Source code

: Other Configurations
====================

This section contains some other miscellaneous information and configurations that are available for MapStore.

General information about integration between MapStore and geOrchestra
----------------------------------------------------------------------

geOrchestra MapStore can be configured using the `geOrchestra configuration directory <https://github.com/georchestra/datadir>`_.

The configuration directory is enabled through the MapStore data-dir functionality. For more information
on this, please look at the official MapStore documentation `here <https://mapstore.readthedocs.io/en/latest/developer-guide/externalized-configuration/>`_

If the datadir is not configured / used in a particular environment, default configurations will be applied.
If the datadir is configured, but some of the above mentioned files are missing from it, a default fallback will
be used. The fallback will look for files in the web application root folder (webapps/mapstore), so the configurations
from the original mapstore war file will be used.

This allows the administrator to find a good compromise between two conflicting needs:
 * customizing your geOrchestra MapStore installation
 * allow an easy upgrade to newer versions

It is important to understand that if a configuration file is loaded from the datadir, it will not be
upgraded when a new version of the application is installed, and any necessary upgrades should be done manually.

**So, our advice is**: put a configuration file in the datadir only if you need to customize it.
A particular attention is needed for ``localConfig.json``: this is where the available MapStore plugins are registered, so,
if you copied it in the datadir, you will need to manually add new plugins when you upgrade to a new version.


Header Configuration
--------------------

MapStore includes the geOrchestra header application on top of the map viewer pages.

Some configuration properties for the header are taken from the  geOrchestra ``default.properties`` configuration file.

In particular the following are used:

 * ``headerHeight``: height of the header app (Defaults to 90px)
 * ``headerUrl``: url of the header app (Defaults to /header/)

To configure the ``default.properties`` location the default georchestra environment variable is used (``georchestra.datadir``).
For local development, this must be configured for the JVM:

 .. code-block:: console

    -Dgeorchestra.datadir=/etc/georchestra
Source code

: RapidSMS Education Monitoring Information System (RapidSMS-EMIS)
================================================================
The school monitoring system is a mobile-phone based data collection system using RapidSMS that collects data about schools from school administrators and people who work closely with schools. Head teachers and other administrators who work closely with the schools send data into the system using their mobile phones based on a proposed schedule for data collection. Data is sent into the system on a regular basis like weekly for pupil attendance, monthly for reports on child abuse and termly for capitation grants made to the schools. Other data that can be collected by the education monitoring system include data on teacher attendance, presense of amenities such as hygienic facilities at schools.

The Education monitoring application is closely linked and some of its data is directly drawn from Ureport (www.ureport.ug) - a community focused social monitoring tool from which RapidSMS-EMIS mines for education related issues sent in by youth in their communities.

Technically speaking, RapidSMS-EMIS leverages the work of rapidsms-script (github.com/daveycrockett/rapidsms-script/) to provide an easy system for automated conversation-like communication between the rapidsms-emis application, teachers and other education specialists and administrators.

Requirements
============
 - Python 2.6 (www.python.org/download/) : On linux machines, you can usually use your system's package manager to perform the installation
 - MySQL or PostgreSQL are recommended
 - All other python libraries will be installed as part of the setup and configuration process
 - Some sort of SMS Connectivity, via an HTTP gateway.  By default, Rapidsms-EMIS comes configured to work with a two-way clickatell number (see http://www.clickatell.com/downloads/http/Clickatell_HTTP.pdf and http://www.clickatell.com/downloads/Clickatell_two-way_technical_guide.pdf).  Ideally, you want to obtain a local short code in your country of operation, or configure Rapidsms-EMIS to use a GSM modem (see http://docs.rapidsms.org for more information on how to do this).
————————
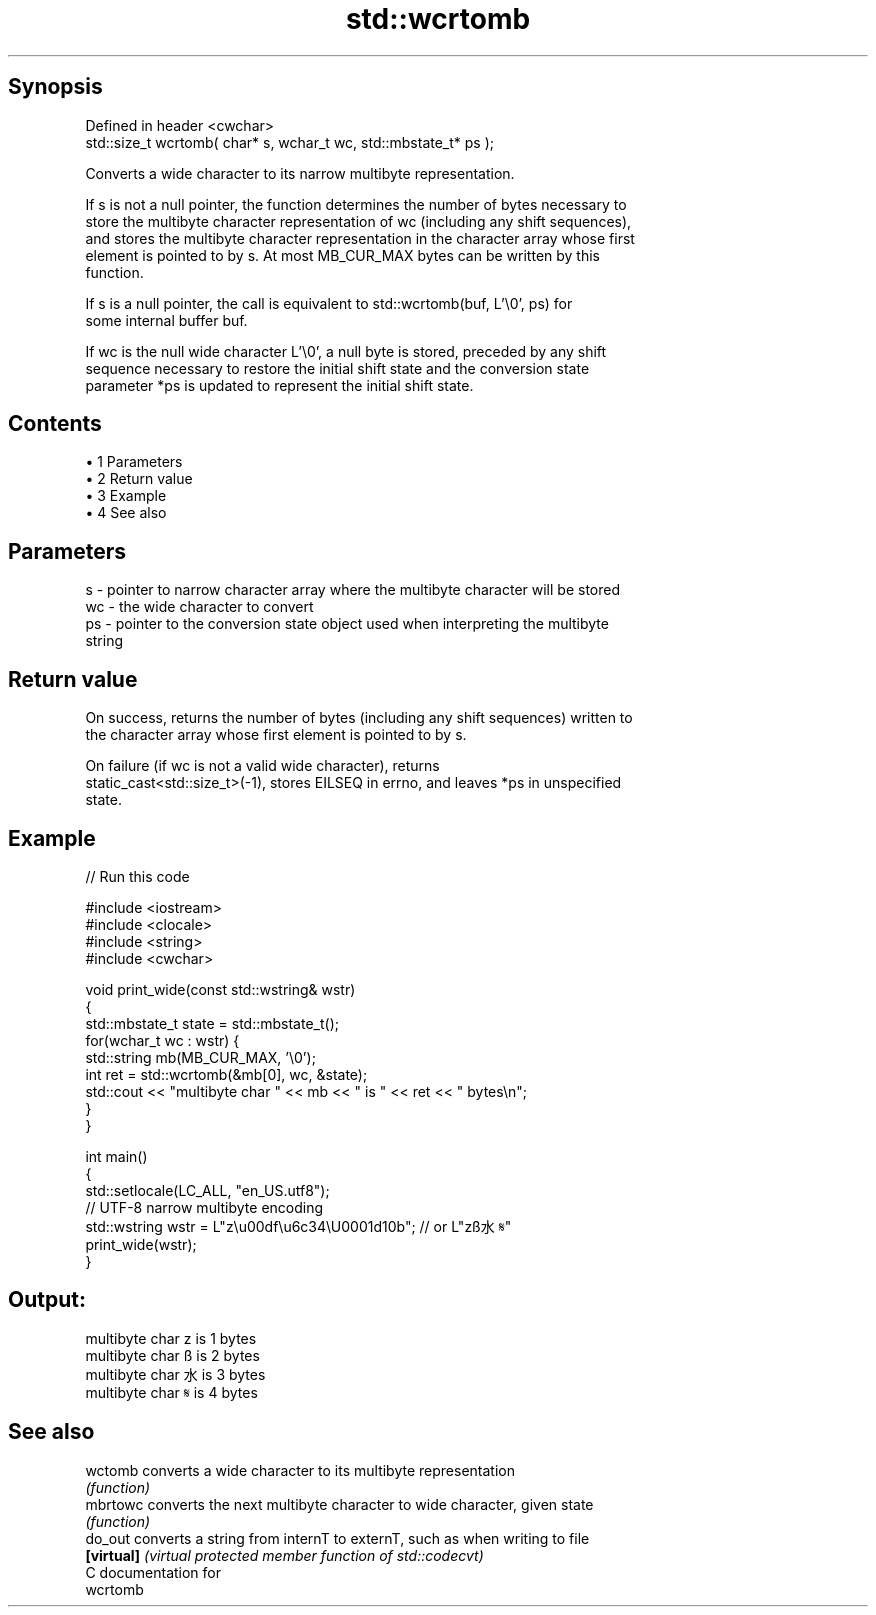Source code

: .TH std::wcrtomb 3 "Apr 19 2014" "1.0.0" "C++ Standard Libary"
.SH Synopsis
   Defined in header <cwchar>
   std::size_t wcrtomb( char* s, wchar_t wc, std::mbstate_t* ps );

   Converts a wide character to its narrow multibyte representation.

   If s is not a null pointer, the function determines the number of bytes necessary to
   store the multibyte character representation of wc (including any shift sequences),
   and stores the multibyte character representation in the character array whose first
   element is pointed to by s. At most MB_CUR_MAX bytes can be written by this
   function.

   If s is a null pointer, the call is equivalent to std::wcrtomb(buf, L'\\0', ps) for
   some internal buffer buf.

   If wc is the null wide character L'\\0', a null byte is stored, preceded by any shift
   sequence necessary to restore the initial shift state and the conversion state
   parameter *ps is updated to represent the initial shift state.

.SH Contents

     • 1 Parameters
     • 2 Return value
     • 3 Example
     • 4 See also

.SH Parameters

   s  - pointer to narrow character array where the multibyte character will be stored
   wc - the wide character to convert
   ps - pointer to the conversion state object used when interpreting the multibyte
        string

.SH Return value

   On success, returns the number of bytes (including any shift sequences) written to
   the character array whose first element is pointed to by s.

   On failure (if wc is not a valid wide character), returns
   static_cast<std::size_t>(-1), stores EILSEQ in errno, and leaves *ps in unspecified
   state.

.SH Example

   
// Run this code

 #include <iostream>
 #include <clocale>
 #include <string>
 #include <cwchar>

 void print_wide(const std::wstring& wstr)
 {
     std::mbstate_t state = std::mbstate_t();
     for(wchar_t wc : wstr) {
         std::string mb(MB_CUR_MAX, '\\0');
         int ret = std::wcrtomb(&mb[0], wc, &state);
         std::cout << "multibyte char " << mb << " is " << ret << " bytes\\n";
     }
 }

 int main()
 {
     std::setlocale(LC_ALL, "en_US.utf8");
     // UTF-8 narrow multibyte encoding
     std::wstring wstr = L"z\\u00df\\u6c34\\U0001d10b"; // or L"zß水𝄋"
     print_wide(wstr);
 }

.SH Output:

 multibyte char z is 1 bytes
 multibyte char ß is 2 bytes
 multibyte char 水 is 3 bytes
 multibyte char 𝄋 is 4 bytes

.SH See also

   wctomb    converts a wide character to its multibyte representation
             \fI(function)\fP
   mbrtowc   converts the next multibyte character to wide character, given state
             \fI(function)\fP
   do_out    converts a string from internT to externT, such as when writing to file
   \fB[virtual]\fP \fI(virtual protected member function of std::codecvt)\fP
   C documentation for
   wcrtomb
————————
WHAT YOU HAVE TO DO - The expected output is exactly the lines of the listing above between the line holding "void print_wide(const std::wstring& wstr)" and the line holding "narrow multibyte encoding", inclusive.

YOUR RESPONSE -
 void print_wide(const std::wstring& wstr)
 {
     std::mbstate_t state = std::mbstate_t();
     for(wchar_t wc : wstr) {
         std::string mb(MB_CUR_MAX, '\\0');
         int ret = std::wcrtomb(&mb[0], wc, &state);
         std::cout << "multibyte char " << mb << " is " << ret << " bytes\\n";
     }
 }

 int main()
 {
     std::setlocale(LC_ALL, "en_US.utf8");
     // UTF-8 narrow multibyte encoding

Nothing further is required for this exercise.